- Hawkish central bank officials and higher US real yields have sent precious metal prices lower
- Gold, silver and platinum prices are close to the bottom in our view
- We have downgraded our gold, silver and platinum price forecasts
- Our new year end gold forecast is USD 1,210 (was USD 1,300)
- We expect higher gold, silver and platinum prices in 2018
There is currently a tug war going on between US real yields and the US dollar for the most dominant driver for precious metal prices. Higher US real yields have tended to be negative for precious metal prices while a lower US dollar has tended to be positive for precious metal prices. Since 2004, the introduction of ETFs into the gold market, gold and other precious metal prices have increasingly been driven by financial market drivers rather than traditional supply and demand dynamics.
Since mid-June, precious metal prices have fallen sharply (5% gold, 9% silver, 6% platinum, 2% palladium), despite dollar weakness. There are several reasons for this. For a start, the Fed and other central bank officials have turned more hawkish and that has wrong-footed financial markets. As a result, government bond yields have risen, expectations about monetary policy have been adjusted upwards and currencies of countries with hawkish central bank officials have risen with the exception of the US dollar. Moreover, inflation expectations have moved lower as inflation data have surprised on the downside. With higher nominal yields and lower inflation expectations, real yields have risen. This has been a major negative force for precious metal prices. Higher real yields have more than overshadowed the effect of the lower US dollar on precious metal prices. In this report we review our precious metal price forecasts taking into account our downward adjustment in our Fed view, US treasury yield forecasts and US inflation outlook.
We think that the dynamics behind the drivers of precious metal prices have changed substantially. Whereas in the past US real yields and the US dollar moved in tandem, recently this pattern has broken down. US real yields and the US dollar will likely diverge for longer. This is because although US real yields have risen, real yields in other countries have risen even more. As a result, the US dollar has had a disadvantage. For precious metal prices, real yield developments are currently the driving factor. We expect that we have seen most of the rise in US real yields for this this year. As a result, the sell-off in precious metal prices should ease.
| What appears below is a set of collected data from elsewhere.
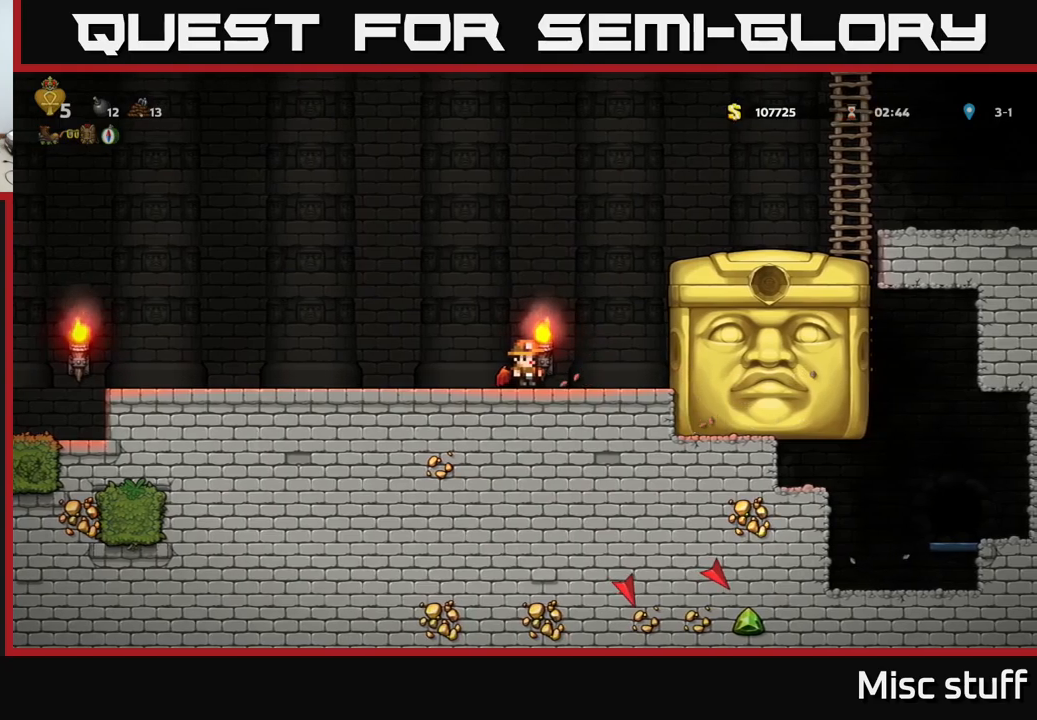
{"buttons": [], "left_stick": "center", "events": []}
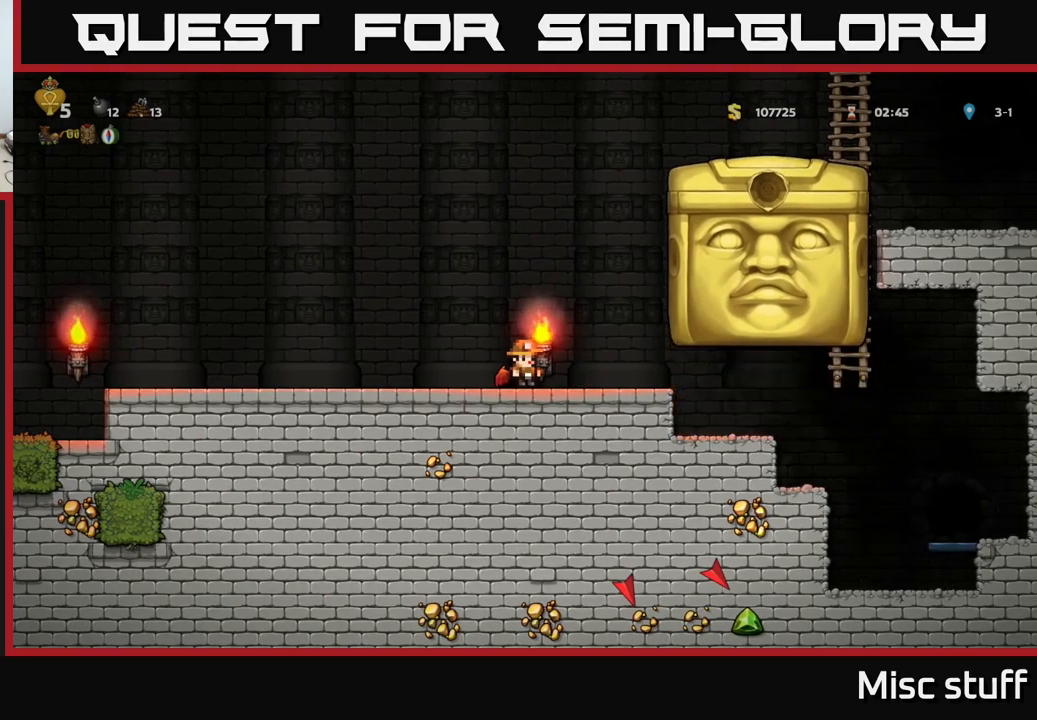
{"buttons": ["DPAD_LEFT"], "left_stick": "center", "events": [[434, "DPAD_LEFT", "down"]]}
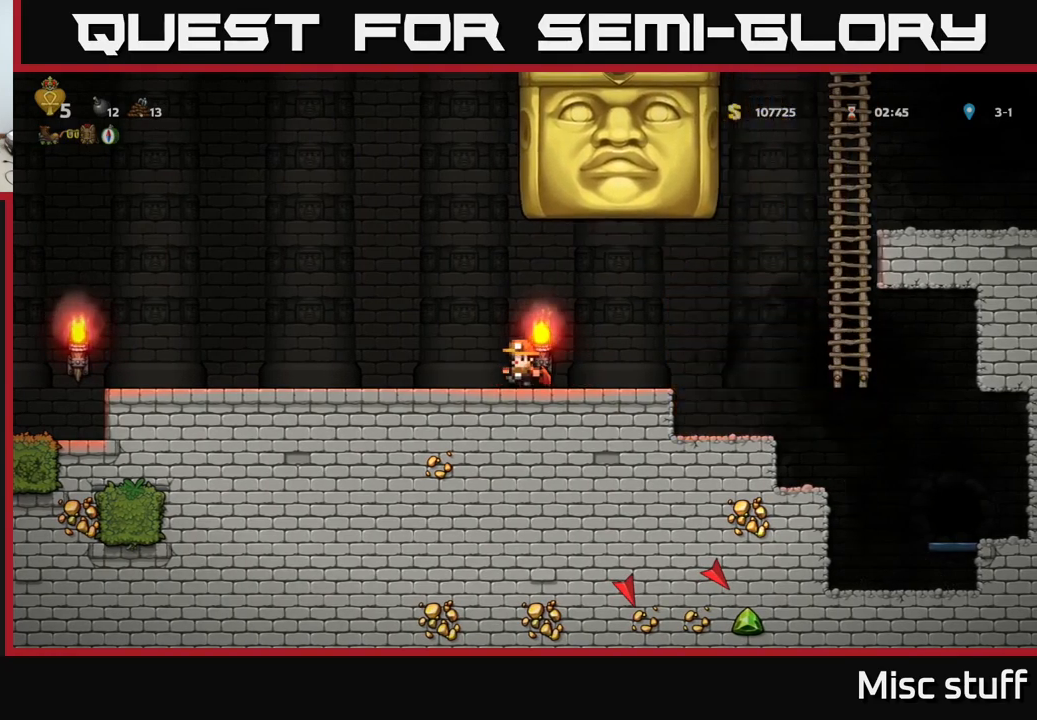
{"buttons": [], "left_stick": "center", "events": [[434, "DPAD_LEFT", "up"]]}
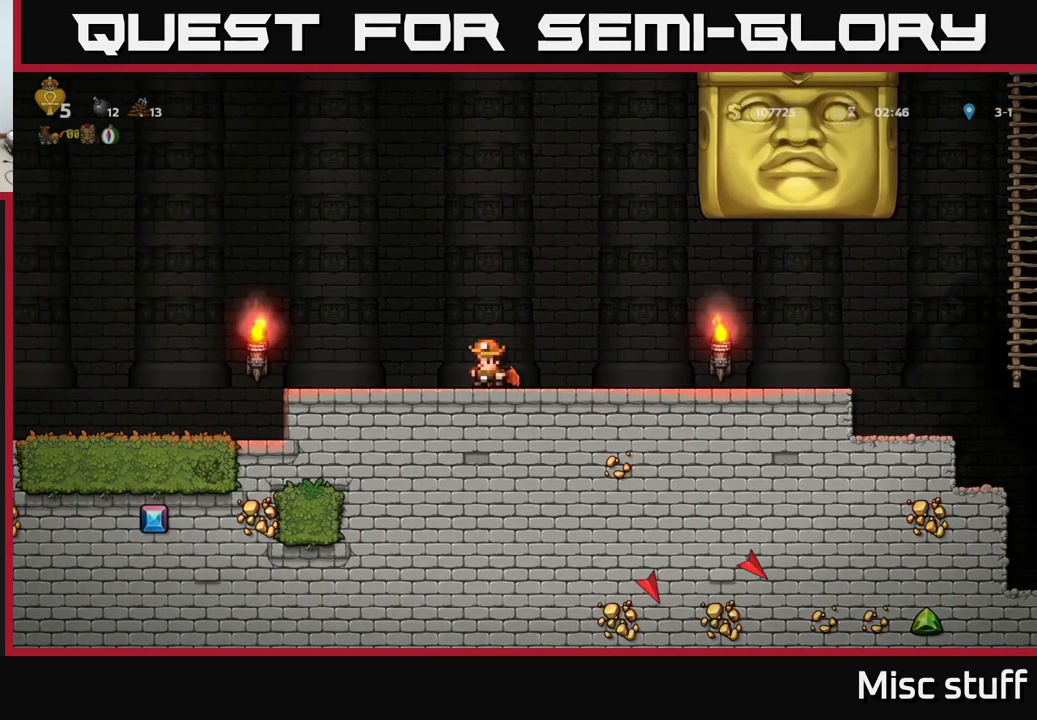
{"buttons": ["DPAD_RIGHT"], "left_stick": "center", "events": [[384, "DPAD_RIGHT", "down"]]}
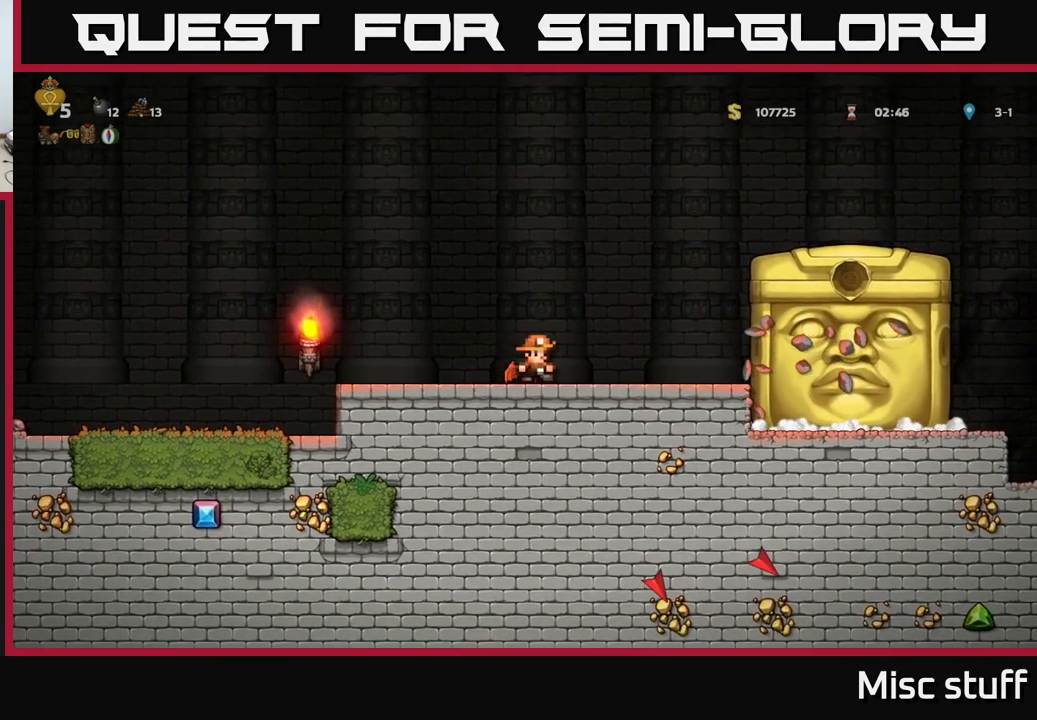
{"buttons": [], "left_stick": "center", "events": [[284, "DPAD_RIGHT", "up"]]}
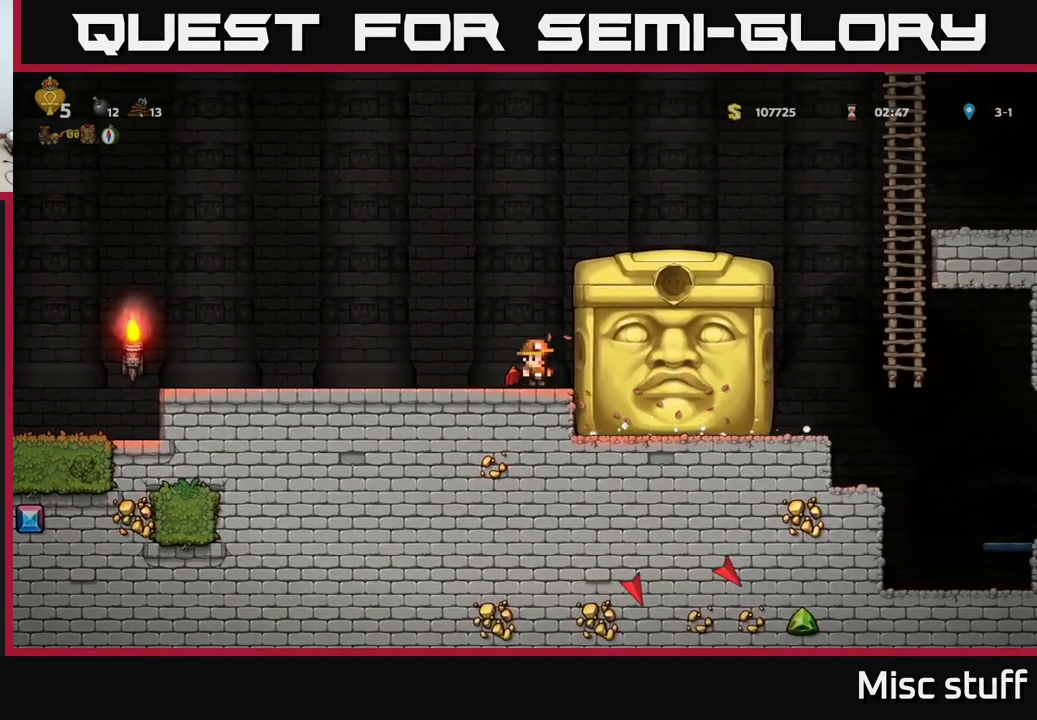
{"buttons": [], "left_stick": "center", "events": []}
Even though we now expect less rate hikes in 2018 (2 instead of 3), our Fed view of one 25bp rate hike this year and two rate hikes next year is still above what is priced in by financial markets. Therefore, higher official rates in the US will probably weigh on precious metal prices. What is more, we expect the US dollar to remain under pressure, because yield spreads with other currencies will probably not move in favour of the US dollar. Usually this is a positive factor for precious metal prices. This is still the case for gold and palladium prices. So a weaker US dollar dampens the downside in gold and palladium prices in an environment of higher US real yields rise and Fed rate hikes. However, for silver and platinum this relationship with the US dollar has switched to positive. This means that US dollar weakness goes hand in hand in weakness in silver and platinum prices. Therefore, silver and platinum prices have been weakest performers since mid-June.
…leading to new gold, silver and platinum price forecasts
We have downgraded our gold, silver and platinum price forecasts to reflect the above dynamics. Gold, silver and platinum prices could fall under some pressure in the coming weeks and months as financial markets will price in the prospect of a 25bp rate by the Fed this year and two 25bp rate hikes next year. However, the downside in gold, silver and platinum prices will be limited as we have seen the rise in US real yields in our view and we expect more US dollar weakness. This means that we expect the relationship between silver and platinum versus the US dollar to turn negative again. In short we think that gold, silver and platinum prices are close to the bottom and this is reflected in our new price forecasts. For 2018 we expect more US dollar weakness and a less favourable US/inflation mix. It is likely that these factors will result in higher prices.
Palladium looks expensive
Palladium has always been the most cyclical precious metal. Therefore, financial drivers as mentioned above have had a relatively modest impact. Palladium prices tend to rise when investor sentiment is positive and vice versa. They tend to rise if investor sentiment is constructive and equities rise (see graphs below). They tend to move lower if central banks are more hawkish. Even though fundamentals and technicals appear to be very supportive for palladium prices, the huge position overhang would make us nervous. We think palladium is expensive. We decided to leave our palladium forecasts unchanged.